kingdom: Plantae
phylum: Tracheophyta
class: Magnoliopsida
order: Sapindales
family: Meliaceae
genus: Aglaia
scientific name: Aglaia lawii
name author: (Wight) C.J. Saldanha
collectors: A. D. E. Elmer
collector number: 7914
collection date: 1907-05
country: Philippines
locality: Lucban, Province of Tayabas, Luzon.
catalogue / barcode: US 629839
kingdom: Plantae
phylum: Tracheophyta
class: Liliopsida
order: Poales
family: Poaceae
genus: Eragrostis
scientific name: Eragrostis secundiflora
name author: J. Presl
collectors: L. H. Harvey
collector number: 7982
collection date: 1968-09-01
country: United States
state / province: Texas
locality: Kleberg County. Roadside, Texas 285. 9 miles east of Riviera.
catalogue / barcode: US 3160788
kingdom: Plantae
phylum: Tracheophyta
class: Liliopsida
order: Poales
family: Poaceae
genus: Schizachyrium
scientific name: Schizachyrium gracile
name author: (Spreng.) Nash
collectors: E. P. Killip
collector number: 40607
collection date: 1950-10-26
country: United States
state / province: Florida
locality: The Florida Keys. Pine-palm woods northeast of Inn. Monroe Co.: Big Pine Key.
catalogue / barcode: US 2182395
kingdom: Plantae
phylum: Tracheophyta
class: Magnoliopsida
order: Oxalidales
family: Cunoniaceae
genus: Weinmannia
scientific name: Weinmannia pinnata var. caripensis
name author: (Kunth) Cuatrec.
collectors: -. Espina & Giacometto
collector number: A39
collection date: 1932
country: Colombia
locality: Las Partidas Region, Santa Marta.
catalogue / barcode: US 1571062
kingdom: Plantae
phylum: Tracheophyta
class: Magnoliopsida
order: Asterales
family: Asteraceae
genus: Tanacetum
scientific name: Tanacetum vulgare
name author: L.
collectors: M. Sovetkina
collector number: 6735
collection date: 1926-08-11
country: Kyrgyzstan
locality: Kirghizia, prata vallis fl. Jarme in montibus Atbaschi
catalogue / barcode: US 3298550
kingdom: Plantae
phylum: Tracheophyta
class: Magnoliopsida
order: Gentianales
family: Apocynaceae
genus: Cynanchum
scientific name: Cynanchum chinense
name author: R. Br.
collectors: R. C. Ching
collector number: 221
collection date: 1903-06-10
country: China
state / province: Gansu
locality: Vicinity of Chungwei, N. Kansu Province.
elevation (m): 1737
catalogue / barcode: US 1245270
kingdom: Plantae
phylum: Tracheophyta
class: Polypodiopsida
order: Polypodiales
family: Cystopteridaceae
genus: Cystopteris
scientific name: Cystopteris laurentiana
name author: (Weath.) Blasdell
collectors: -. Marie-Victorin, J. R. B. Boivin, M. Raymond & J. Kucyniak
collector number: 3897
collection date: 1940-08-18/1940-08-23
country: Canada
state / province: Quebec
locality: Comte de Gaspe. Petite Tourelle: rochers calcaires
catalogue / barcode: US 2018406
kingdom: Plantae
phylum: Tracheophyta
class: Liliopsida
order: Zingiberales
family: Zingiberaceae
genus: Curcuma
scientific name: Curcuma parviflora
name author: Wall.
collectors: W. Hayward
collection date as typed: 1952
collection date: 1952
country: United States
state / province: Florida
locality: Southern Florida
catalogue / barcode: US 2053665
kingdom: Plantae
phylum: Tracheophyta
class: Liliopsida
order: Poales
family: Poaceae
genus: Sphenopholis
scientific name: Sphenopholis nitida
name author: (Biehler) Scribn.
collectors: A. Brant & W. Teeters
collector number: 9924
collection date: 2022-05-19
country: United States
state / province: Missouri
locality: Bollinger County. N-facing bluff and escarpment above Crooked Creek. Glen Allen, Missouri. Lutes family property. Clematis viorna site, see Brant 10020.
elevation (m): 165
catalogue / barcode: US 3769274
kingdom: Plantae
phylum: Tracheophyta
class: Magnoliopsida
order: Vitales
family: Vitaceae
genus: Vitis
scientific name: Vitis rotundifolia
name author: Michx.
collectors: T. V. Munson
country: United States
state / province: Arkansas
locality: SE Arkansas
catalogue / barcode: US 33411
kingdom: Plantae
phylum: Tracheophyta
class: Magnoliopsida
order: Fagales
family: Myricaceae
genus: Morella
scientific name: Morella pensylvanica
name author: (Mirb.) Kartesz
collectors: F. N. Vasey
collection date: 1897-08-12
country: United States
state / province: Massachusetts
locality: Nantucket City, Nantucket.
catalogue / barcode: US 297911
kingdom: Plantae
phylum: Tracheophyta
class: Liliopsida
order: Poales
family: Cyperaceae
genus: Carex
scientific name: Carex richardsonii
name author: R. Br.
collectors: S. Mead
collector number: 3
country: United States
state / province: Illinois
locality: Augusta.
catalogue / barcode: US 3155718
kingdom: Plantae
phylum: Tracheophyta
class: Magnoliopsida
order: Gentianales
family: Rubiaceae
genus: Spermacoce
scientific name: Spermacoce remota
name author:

- - - - - - -

### [OBJECTIVE]
Copy the rows above verbatim, starting at the line that contains "collection date: 1950-10-26" and ending after the line that contains "scientific name: Tanacetum vulgare", with both of those lines included.

### [RESULT OF THIS EXERCISE]
collection date: 1950-10-26
country: United States
state / province: Florida
locality: The Florida Keys. Pine-palm woods northeast of Inn. Monroe Co.: Big Pine Key.
catalogue / barcode: US 2182395
kingdom: Plantae
phylum: Tracheophyta
class: Magnoliopsida
order: Oxalidales
family: Cunoniaceae
genus: Weinmannia
scientific name: Weinmannia pinnata var. caripensis
name author: (Kunth) Cuatrec.
collectors: -. Espina & Giacometto
collector number: A39
collection date: 1932
country: Colombia
locality: Las Partidas Region, Santa Marta.
catalogue / barcode: US 1571062
kingdom: Plantae
phylum: Tracheophyta
class: Magnoliopsida
order: Asterales
family: Asteraceae
genus: Tanacetum
scientific name: Tanacetum vulgare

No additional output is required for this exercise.